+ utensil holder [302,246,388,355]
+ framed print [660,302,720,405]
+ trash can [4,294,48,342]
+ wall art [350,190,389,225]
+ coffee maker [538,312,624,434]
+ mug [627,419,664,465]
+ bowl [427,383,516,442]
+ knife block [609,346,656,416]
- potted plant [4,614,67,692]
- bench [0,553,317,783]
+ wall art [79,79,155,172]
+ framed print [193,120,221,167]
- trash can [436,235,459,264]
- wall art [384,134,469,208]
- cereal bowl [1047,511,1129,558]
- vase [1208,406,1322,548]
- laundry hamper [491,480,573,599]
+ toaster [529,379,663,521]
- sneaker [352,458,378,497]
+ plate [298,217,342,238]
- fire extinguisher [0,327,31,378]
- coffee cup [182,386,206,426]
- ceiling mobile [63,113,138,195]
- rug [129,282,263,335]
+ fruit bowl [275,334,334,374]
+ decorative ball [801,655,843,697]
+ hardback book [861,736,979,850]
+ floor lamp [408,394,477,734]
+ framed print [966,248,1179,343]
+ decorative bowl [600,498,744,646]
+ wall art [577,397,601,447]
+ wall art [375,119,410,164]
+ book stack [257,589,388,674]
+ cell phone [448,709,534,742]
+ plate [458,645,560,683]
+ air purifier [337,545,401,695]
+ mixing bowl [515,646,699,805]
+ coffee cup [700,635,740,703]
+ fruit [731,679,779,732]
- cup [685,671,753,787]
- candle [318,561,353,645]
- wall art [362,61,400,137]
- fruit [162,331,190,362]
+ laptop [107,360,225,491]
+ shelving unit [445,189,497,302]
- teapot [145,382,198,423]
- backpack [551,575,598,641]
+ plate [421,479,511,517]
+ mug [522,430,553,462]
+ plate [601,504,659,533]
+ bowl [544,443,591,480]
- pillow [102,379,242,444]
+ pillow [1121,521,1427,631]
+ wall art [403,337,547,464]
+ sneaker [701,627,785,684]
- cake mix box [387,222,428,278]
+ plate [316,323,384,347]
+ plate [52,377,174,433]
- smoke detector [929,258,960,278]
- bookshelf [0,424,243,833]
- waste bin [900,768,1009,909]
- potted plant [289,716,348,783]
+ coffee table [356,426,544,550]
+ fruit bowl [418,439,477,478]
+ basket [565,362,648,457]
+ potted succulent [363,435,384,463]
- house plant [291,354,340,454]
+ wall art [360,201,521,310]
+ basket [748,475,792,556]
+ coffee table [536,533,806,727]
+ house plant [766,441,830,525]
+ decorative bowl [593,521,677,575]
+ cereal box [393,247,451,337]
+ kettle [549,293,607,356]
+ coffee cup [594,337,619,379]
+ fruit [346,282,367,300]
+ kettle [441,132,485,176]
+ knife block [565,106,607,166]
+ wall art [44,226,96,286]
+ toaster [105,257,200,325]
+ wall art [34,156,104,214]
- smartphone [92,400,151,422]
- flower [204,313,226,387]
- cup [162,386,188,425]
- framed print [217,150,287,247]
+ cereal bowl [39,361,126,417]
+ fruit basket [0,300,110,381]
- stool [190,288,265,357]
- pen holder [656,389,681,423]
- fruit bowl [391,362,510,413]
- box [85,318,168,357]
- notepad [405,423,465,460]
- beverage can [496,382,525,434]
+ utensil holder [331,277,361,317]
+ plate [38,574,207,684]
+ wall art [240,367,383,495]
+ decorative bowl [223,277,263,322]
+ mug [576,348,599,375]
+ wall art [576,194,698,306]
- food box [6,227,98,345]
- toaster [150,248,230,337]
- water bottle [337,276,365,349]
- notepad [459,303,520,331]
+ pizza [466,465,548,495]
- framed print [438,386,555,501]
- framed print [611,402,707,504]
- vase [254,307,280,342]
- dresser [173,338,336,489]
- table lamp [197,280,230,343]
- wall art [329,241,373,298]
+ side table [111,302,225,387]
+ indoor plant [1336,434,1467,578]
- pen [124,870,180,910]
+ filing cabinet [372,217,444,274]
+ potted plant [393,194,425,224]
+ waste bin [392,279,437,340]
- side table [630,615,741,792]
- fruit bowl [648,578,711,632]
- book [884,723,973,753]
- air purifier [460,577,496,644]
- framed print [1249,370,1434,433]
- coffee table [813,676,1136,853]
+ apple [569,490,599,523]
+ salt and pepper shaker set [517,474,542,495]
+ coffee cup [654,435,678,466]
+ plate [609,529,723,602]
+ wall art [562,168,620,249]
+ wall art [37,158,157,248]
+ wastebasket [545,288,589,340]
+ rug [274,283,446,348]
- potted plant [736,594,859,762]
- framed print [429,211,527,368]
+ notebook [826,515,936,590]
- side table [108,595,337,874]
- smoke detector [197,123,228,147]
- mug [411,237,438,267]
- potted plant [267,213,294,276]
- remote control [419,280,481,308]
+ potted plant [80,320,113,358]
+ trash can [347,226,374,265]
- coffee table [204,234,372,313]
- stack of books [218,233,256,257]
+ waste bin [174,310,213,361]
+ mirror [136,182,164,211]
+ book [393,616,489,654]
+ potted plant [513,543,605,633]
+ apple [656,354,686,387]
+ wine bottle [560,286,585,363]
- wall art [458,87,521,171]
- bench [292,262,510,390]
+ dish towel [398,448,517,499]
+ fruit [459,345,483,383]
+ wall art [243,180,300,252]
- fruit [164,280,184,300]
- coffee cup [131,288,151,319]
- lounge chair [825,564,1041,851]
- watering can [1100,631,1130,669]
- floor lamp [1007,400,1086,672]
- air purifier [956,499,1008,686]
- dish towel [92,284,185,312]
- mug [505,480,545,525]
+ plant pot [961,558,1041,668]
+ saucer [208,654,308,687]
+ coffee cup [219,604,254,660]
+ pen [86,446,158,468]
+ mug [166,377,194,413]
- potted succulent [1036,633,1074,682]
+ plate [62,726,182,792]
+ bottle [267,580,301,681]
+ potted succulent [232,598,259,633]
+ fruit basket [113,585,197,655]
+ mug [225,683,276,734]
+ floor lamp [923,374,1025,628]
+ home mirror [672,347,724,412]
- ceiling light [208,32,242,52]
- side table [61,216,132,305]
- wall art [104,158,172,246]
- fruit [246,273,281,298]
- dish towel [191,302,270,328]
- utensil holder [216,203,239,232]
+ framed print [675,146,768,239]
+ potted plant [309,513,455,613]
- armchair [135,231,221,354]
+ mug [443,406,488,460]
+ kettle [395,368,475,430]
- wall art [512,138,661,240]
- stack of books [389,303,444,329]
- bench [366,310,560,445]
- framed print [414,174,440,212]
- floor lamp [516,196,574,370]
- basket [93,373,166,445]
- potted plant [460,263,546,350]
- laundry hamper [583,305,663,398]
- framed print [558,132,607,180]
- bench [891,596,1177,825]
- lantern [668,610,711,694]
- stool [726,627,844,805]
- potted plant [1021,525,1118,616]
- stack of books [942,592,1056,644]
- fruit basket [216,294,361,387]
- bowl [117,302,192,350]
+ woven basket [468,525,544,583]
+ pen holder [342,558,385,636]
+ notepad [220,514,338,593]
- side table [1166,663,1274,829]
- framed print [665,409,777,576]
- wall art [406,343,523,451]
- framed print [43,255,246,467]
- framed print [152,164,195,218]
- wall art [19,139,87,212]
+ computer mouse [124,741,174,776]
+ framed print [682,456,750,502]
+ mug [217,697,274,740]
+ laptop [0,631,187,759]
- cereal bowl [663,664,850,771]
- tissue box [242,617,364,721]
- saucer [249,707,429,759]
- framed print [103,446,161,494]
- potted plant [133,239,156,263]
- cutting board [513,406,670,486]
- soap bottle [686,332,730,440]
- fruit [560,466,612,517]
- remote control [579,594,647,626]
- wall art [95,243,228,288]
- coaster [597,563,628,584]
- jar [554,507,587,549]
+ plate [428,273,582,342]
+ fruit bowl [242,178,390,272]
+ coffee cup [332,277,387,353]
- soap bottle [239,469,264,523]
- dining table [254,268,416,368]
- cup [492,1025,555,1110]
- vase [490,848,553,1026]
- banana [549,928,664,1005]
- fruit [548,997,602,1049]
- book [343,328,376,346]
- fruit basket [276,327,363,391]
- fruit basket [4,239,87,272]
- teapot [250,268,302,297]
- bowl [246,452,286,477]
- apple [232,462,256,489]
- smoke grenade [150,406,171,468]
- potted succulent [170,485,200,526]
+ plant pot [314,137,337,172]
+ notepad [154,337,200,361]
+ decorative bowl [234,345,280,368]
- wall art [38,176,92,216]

————

[EXERCISE]
Return precisely the lines of the records, starting with the line that holds "- book [343,328,376,346]" and ending with the last one.

[REPLY TO THE TASK]
- book [343,328,376,346]
- fruit basket [276,327,363,391]
- fruit basket [4,239,87,272]
- teapot [250,268,302,297]
- bowl [246,452,286,477]
- apple [232,462,256,489]
- smoke grenade [150,406,171,468]
- potted succulent [170,485,200,526]
+ plant pot [314,137,337,172]
+ notepad [154,337,200,361]
+ decorative bowl [234,345,280,368]
- wall art [38,176,92,216]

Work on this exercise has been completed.